O caráter androcêntrico do Direito é suscitado pelos estudos do feminismo sociojurídico e impulsionados pelo movimento de mulheres de todo mundo. No que tange as movimentações no Brasil,

tais estudos foram contemporâneos aos debates vitimológicos, em que a vítima ganhou destaque no Sistema de Justiça Criminal brasileiro, assim como pauta de gênero. Foi nesse contexto, em que a Lei Maria da Penha foi criada; abordar tal contexto é importante para que se enxergue a capacidade dos movimentos sociais de mulheres em ensejar mudanças paradigmáticas. Portanto, a consolidação da pauta de gênero é nítida na Lei Maria da Penha, contudo, 14 anos após a promulgação da Lei Maria da Penha, a pandemia ocasionada pelo Novo Coronavírus evidenciou as fragilidades da rede de acolhimento das vítimas de violência doméstica. Ao analisar os dados da Secretaria de Segurança Pública e, subsidiariamente, Nota Técnica elaborada pelo Fórum Brasileiro de Segurança Pública do estado de São Paulo percebe-se que, o decréscimo do número de medidas protetivas de urgência e boletim de ocorrência nos períodos analisado (março e abril de 2019 e 2020). Os dados revelam uma possível dificuldade dessas mulheres em acessar o aparato estatal, vez que o número de feminicídios subiu. O mesmo foi apontado em estudos de outros países. Entretanto, as análises de tais dados sempre será incompleta, uma vez que nos estudos encontrados não haviam sido realizados uma abordagem interseccional, na qual os marcadores de raça e classe fossem evidenciados. Parece razoável pensar na imprescindibilidade desse debate considerando que são as mulheres negras e pobres as mais vulnerabilizadas em tempos de pandemia.
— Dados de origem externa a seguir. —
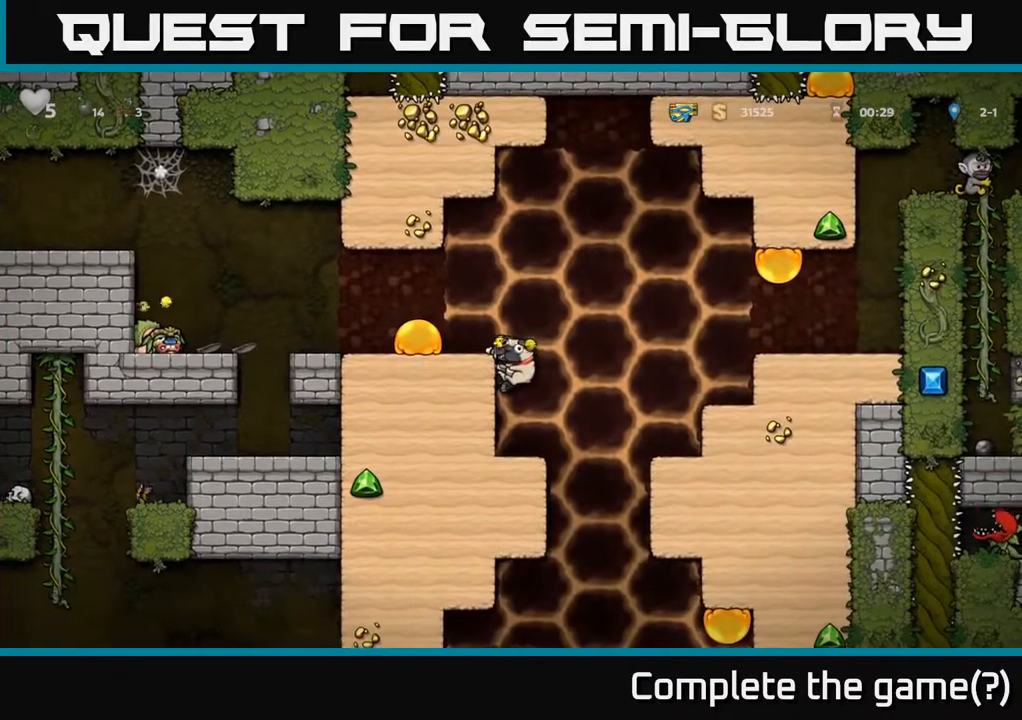
{"buttons": ["DPAD_RIGHT"], "left_stick": "center", "right_stick": "center", "events": [[150, "DPAD_DOWN", "down"], [200, "A", "down"], [267, "A", "up"], [283, "DPAD_DOWN", "up"], [500, "DPAD_RIGHT", "down"]]}
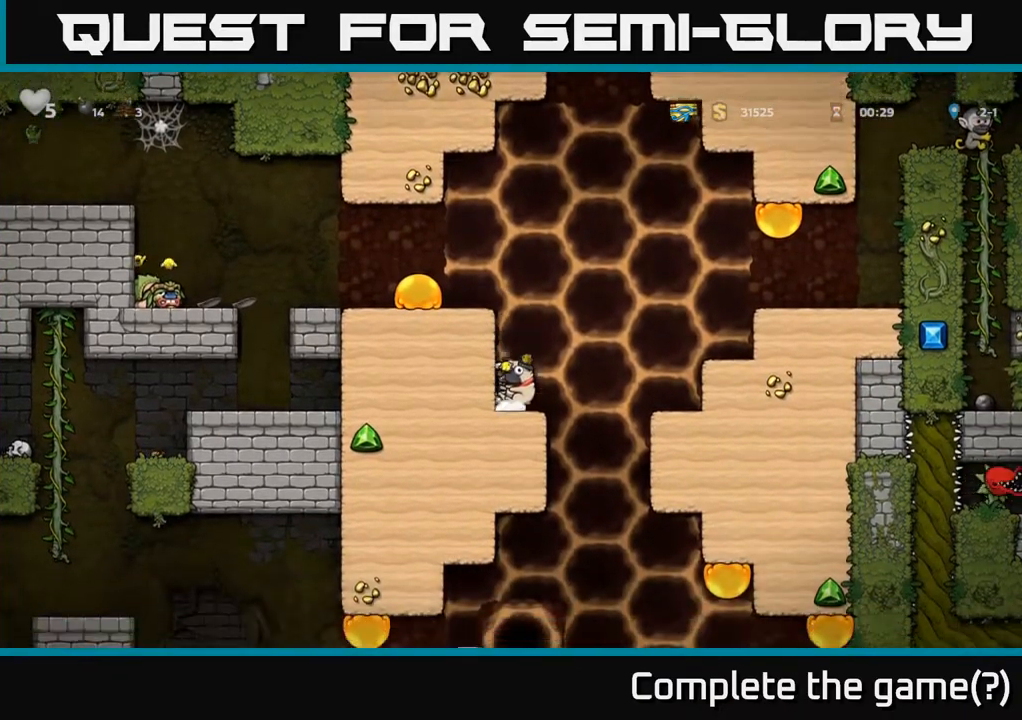
{"buttons": ["DPAD_RIGHT"], "left_stick": "center", "right_stick": "center", "events": [[67, "A", "down"], [400, "A", "up"]]}
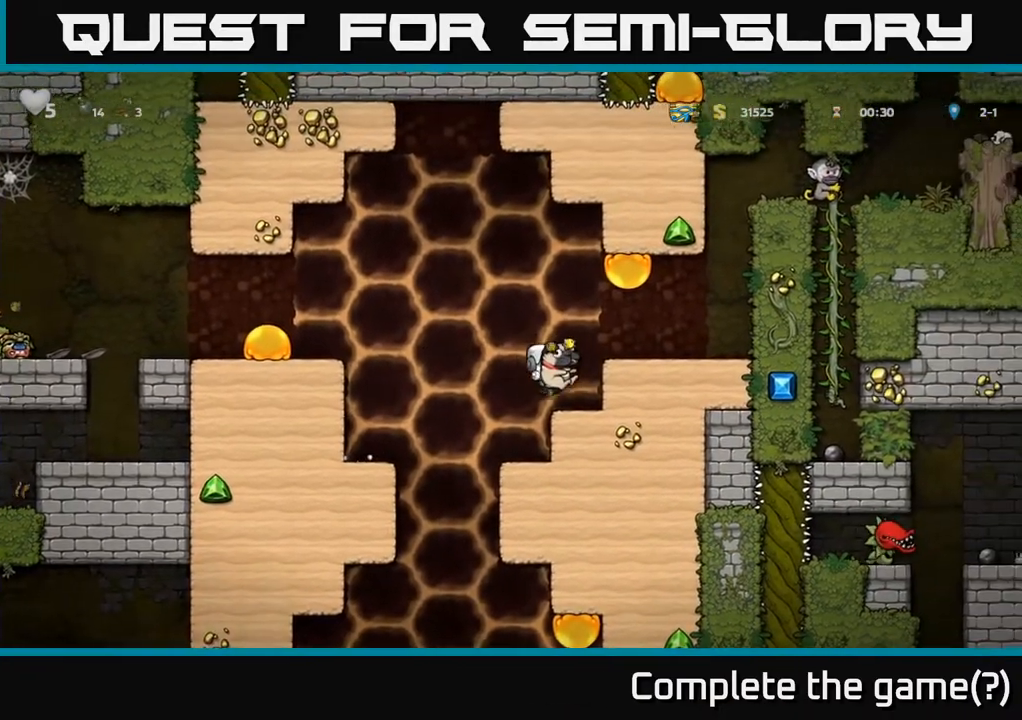
{"buttons": [], "left_stick": "center", "right_stick": "center", "events": [[83, "A", "down"], [183, "A", "up"], [433, "DPAD_RIGHT", "up"]]}
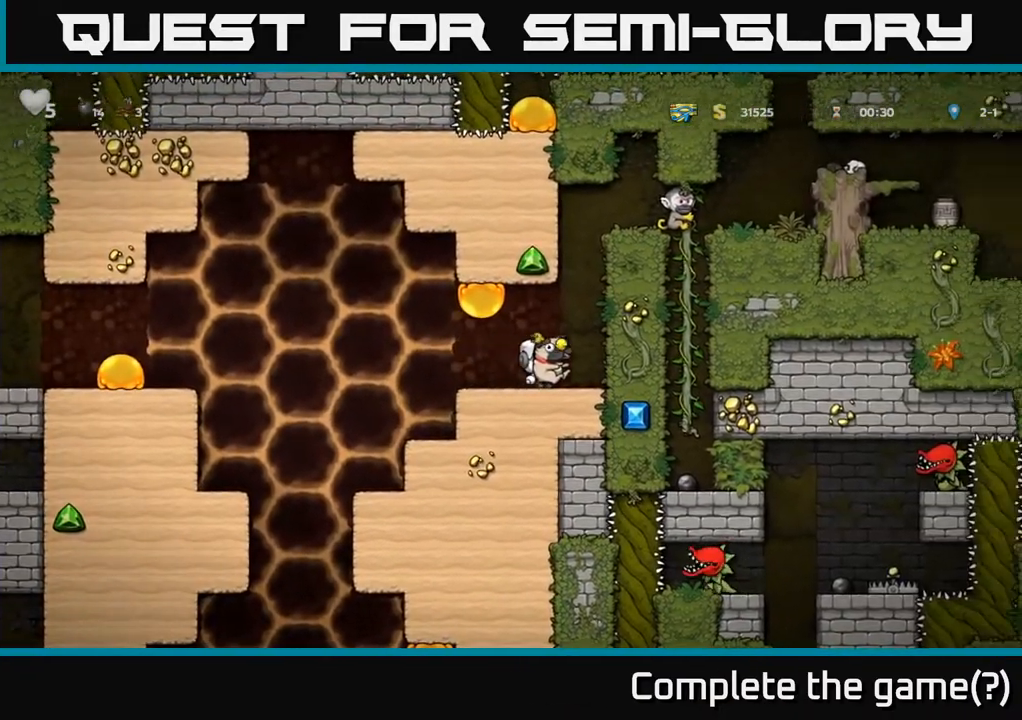
{"buttons": [], "left_stick": "center", "right_stick": "center", "events": [[250, "DPAD_RIGHT", "down"], [317, "DPAD_RIGHT", "up"], [383, "DPAD_LEFT", "down"], [483, "DPAD_LEFT", "up"]]}
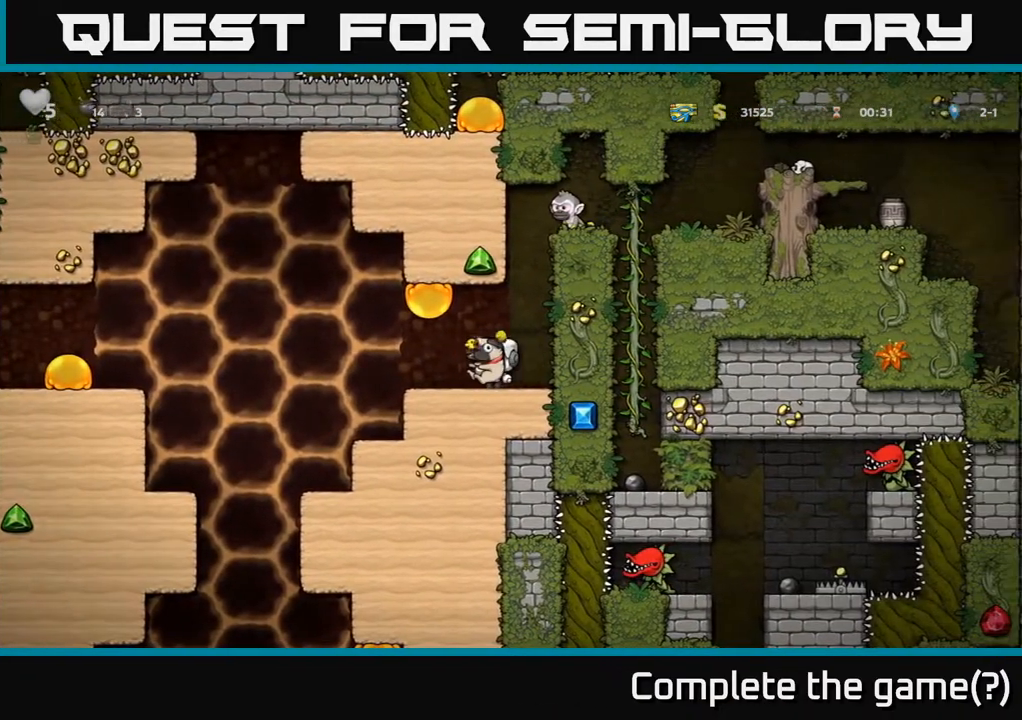
{"buttons": ["DPAD_LEFT"], "left_stick": "center", "right_stick": "center", "events": [[283, "DPAD_LEFT", "down"]]}
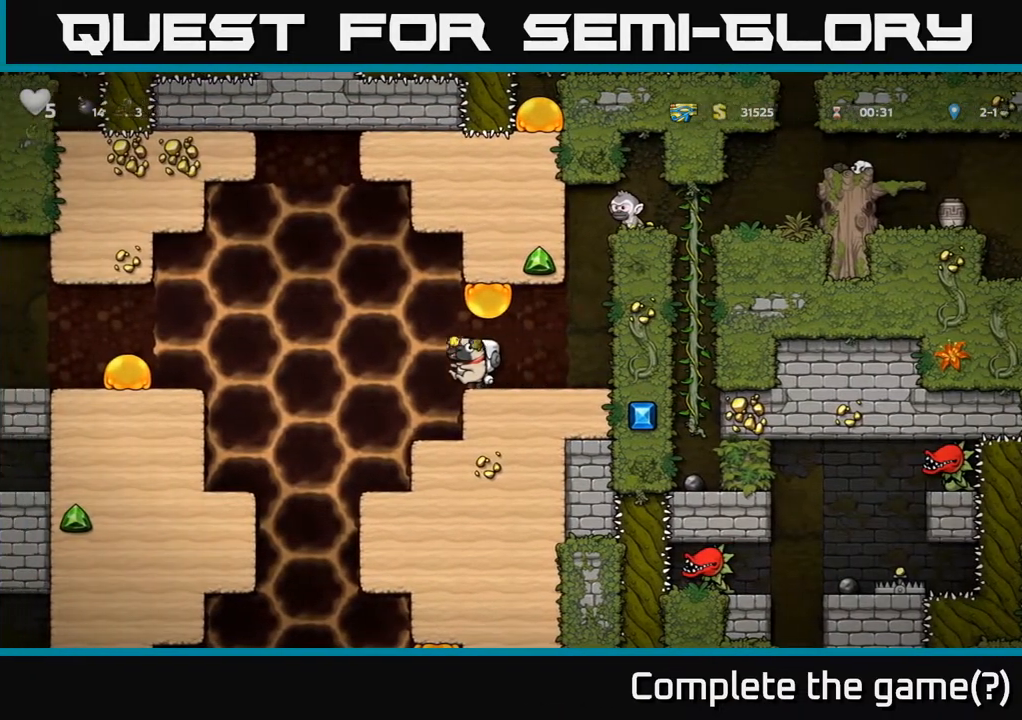
{"buttons": [], "left_stick": "center", "right_stick": "center", "events": [[150, "DPAD_LEFT", "up"], [283, "DPAD_RIGHT", "down"], [333, "DPAD_RIGHT", "up"]]}
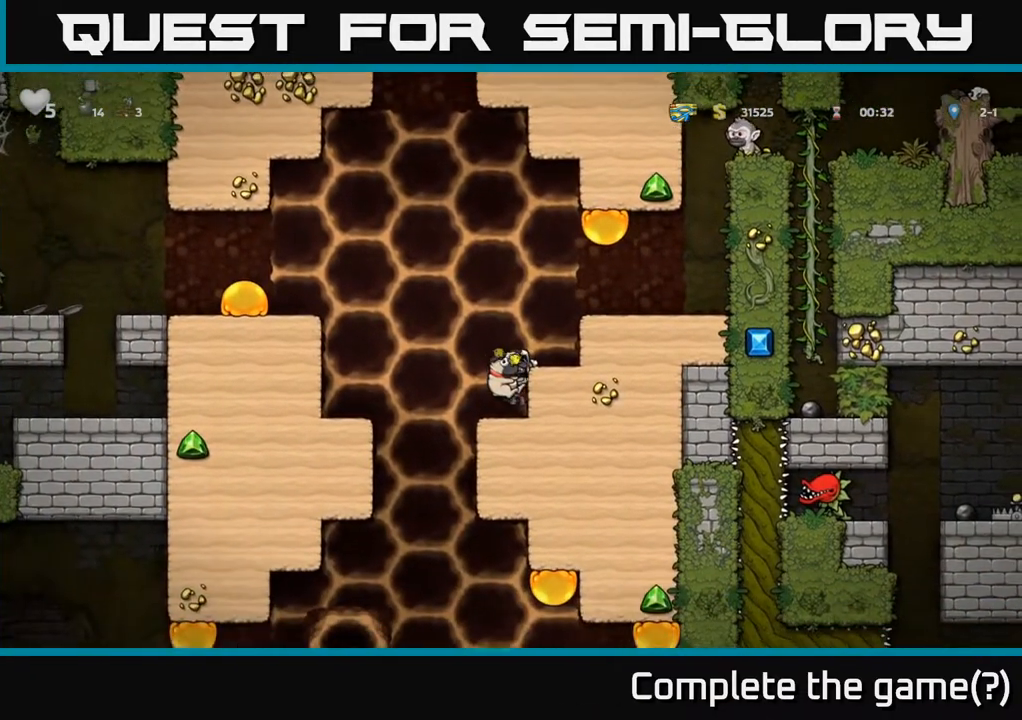
{"buttons": ["DPAD_DOWN"], "left_stick": "center", "right_stick": "center", "events": [[217, "DPAD_DOWN", "down"]]}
A ausência de políticas em que se dediquem a entender a necessidade dessas mulheres revelam as fragilidades nas redes de acolhimento que acabam por não pensar soluções voltadas às suas singularidades. Tais fragilidades não são culpa exclusivamente da crise sanitária global. Ao menos, na realidade brasileira e, em específico, no estado de São Paulo, elas são possivelmente as consequências de anos de uma política que necessita se aprofundar mais nos debates interseccionais e assim atender da melhor forma as especificidades das mulheres. Superando a questão de gênero apontada pelo feminismo sociojurídico e presente na Lei Maria da Penha, para o aprofundamento dos estudos interseccionais que contribua para uma rede de acolhimento que consiga, de fato, acolher todas as vítimas de violência doméstica.